Além disso, a prefeitura pretende entregar à mão da iniciativa privada a gestão do matadouro municipal, que está sendo reformado com recursos da ordem de R$ 1,9 milhão - sendo R$ 1,3 milhão de repasses recebidos do Ministério da Agricultura, Pecuária e Abastecimento. “Estamos reformando porque o matadouro está muito sucateado e, assim, seria uma conta pesada para o parceiro privado. Mas, quando reinaugurarmos, entre maio e junho, vamos passar o equipamento para a administração privada e nós seremos remunerados pela operação do terminal”, explica o prefeito, que pretende inserir o matadouro em um novo distrito industrial, que ainda tem planos de parceria para o terminal rodoviário da cidade, que hoje é administrado pelo Estadp.

“O terminal é muito ruim. Está acabado e não condiz com a qualidade do serviço que a região precisa. Já pedimos reforma à Secretaria de Transportes Estadual e ao Ministério do Turismo, mas não tivemos retorno. Então, como vimos que os dois primos ricos não se manifestaram, estamos em busca de um parceiro privado”, alega o prefeito, dizendo que, neste caso, o plano é seguir o exemplo de Salvador. Na capital baiana, a iniciativa privada construiu um terminal rodoviário sem usar recursos públicos. Em contrapartida, a prefeitura autorizou a criação de um centro comercial no primeiro andar. “A prefeitura não teve nenhum desembolso e ainda teve resultado porque o empreendimento melhorou o serviço rodoviário e gera imposto que volta para o município”, defende Coelho, dizendo que a construção do equipamento deve custar R$ 14 milhões, mas ainda não tem prazo definido.

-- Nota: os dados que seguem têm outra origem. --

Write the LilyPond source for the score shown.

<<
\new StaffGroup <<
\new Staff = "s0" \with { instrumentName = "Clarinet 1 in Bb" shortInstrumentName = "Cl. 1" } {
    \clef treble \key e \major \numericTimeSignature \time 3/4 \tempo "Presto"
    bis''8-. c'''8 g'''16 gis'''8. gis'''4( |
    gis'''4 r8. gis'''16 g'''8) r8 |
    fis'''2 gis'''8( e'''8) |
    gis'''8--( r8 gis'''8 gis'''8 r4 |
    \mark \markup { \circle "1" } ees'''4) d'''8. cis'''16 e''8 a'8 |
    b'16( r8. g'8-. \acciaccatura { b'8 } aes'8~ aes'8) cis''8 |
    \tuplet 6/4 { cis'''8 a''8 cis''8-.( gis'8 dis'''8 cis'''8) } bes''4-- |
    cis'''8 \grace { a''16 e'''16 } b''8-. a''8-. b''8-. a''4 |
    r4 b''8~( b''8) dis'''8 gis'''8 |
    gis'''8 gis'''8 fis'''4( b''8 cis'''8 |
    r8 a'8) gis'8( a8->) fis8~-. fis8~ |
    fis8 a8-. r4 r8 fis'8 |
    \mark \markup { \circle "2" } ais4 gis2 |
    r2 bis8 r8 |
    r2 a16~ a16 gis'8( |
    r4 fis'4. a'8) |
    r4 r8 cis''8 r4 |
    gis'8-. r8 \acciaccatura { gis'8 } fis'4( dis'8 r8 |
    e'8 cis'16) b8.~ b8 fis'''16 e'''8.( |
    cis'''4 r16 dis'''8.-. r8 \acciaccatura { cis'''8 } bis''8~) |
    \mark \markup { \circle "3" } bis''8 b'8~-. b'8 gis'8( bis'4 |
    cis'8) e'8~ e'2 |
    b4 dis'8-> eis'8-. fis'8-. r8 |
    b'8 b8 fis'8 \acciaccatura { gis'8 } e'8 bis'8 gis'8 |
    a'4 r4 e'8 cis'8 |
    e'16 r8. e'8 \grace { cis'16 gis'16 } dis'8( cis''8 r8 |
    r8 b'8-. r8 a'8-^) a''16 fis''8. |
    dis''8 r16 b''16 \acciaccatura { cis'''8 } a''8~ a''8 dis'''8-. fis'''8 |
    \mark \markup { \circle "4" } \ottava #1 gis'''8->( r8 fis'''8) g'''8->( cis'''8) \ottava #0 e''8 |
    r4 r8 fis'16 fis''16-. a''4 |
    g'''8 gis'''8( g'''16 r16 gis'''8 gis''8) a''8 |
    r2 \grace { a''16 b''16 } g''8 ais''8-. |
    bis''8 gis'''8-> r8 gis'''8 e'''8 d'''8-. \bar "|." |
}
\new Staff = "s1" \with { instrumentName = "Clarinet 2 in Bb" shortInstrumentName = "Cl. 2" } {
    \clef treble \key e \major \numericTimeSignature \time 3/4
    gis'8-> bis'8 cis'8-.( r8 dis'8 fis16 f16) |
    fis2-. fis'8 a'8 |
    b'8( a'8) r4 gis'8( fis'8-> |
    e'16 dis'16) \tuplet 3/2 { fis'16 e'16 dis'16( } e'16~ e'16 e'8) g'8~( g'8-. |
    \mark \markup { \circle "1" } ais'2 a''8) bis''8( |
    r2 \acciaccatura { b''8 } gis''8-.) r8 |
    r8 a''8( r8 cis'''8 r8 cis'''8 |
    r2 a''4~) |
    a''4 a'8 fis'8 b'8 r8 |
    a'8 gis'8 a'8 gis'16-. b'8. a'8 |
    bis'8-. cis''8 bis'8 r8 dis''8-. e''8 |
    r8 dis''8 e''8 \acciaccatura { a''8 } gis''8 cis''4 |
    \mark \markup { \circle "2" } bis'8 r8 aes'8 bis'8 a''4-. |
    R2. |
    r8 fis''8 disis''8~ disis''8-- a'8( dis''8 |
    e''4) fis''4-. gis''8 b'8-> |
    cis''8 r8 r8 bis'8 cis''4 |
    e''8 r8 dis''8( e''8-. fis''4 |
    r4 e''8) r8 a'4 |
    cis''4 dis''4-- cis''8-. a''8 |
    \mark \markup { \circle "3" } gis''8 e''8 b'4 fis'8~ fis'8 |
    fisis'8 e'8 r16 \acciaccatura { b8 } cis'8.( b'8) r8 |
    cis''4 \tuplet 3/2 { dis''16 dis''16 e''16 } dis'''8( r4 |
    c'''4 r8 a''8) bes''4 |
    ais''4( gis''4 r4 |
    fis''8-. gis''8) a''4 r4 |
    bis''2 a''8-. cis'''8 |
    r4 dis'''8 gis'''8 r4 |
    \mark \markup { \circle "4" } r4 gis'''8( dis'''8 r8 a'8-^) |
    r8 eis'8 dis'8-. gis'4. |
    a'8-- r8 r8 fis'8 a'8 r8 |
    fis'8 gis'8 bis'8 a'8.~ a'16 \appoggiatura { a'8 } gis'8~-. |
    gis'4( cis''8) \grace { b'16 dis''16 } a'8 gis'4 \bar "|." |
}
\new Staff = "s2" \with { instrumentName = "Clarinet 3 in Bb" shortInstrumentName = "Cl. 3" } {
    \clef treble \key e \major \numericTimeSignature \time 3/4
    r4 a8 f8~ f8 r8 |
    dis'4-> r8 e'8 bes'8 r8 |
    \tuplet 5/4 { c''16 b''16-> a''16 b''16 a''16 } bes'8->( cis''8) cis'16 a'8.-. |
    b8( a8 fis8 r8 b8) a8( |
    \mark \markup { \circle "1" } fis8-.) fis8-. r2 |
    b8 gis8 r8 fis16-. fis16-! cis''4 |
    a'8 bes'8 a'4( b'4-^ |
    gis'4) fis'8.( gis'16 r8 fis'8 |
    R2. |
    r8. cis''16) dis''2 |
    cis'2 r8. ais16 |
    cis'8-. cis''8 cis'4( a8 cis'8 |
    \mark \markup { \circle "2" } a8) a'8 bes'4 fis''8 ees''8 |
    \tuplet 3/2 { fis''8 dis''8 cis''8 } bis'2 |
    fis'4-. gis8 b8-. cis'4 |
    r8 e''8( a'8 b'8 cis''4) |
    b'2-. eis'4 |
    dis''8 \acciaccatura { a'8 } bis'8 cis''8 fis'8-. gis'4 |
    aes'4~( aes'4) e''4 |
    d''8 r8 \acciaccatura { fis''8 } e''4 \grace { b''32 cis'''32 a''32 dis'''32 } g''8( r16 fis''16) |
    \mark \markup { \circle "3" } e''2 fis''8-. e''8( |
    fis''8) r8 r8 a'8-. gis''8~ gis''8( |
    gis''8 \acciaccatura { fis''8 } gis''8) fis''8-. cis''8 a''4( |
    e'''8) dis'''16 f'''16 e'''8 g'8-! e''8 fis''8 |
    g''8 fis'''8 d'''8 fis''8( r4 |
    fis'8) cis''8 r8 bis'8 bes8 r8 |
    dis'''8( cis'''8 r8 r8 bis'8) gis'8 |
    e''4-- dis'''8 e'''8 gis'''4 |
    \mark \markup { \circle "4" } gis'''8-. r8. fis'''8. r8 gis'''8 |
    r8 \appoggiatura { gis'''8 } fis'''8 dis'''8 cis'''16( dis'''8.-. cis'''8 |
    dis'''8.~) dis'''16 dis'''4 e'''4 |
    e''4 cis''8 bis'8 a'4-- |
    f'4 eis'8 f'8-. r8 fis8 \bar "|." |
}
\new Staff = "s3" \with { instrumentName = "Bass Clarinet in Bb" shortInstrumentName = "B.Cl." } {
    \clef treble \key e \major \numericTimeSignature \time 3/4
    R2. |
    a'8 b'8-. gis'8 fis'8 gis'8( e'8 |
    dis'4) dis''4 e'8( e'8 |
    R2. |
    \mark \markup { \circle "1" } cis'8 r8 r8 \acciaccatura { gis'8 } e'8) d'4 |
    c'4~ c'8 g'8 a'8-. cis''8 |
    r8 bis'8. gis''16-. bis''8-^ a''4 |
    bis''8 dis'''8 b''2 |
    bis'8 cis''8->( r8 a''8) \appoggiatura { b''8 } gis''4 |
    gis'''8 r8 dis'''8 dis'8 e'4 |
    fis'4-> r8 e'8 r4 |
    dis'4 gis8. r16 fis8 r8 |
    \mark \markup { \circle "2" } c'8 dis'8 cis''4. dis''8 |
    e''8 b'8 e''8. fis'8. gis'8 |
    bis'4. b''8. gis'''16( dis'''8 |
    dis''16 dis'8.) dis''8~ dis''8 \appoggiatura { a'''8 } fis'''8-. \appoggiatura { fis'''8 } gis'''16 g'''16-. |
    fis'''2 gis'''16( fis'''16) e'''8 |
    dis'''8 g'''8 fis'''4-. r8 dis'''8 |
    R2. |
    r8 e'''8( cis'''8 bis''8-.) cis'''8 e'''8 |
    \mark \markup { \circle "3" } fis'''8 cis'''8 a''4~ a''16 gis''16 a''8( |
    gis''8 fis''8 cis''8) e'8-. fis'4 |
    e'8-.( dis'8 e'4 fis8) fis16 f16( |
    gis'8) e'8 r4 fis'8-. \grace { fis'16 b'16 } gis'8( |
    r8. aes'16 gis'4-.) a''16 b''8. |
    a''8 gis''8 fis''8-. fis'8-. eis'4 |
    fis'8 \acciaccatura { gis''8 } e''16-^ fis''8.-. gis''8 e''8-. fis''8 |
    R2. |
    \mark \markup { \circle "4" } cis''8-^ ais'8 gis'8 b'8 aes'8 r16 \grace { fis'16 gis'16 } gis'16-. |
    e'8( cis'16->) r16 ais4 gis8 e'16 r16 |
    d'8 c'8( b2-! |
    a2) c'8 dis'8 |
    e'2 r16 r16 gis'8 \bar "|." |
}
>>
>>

Boa parte desses novos empreendimentos, contudo, deve ficar ao redor de outro plano ambicioso do prefeito socialista: um novo distrito industrial de 71 hectares de área. “O atual distrito, tocado pela AD Diper (Agência de Desenvolvimento Econômico de Pernambuco) não é competitivo, tanto que Juazeiro tem levado a maioria das empresas que pensa em se instalar na região”, reclama Coelho, dizendo que, por isso, o setor industrial representa apenas 7% do Produto Interno Bruno (PIB) de Petrolina. “Considerando a posição estratégica da cidade, é muito aquém do seu potencial. Por isso, a ideia é ter um polo de desenvolvimento econômico que junte agropecuária e indústria de transformação”, conta, frisando que a ideia é atrair fábricas e indústrias de vários setores para a cidade. “E, como precisamos atrair indústrias, o distrito também vai direto para o ente privado”, conclui, dizendo que esses investimentos privados devem gerar emprego e renda para a cidade.